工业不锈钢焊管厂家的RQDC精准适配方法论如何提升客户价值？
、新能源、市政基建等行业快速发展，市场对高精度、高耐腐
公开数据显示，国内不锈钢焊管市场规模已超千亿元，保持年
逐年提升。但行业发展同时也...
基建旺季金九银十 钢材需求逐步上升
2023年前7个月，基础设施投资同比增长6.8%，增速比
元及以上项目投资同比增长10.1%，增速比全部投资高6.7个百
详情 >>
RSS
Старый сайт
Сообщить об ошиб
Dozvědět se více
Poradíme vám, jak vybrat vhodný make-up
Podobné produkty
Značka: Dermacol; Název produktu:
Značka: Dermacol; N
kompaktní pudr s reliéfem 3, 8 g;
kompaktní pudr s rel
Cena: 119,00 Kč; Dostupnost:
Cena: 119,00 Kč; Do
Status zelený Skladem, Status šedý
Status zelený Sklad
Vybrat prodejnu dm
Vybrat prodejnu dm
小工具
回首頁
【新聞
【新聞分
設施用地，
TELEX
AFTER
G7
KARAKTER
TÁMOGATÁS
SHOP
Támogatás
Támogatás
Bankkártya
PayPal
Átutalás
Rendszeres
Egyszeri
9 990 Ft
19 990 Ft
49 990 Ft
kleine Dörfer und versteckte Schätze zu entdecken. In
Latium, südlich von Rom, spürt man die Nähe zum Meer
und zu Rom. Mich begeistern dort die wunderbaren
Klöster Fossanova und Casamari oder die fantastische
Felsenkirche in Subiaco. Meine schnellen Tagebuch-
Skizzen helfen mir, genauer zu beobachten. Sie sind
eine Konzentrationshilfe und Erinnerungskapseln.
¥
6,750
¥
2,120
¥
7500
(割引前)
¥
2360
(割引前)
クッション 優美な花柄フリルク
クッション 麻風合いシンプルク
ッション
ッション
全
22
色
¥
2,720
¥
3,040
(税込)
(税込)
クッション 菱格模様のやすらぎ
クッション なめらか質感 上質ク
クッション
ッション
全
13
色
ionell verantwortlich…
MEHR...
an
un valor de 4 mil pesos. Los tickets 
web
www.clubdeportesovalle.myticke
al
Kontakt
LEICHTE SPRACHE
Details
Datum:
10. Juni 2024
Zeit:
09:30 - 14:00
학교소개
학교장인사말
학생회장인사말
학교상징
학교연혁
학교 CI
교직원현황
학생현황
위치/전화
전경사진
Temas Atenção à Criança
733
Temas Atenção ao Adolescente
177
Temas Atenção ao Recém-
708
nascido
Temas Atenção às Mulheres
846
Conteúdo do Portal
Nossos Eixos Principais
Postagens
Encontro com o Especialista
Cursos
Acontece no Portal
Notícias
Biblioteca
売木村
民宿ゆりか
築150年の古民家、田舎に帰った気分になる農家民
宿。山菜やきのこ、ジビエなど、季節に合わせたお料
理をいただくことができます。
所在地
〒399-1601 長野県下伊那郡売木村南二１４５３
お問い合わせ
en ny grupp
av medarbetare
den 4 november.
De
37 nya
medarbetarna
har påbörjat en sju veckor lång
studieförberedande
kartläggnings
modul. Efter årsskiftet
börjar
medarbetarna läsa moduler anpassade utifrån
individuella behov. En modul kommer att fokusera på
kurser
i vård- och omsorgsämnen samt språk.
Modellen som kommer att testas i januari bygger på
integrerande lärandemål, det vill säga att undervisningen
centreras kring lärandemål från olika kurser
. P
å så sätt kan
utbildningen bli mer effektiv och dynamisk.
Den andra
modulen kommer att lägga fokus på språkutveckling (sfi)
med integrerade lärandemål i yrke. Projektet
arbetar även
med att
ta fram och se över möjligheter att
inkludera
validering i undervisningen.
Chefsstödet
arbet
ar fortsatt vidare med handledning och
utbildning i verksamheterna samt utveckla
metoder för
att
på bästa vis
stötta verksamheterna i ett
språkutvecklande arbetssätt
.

------------------------------------

Every line above that holds the word "undervisningen" is to be found and copied.

COMPLETED TASK:
integrerande lärandemål, det vill säga att undervisningen
validering i undervisningen.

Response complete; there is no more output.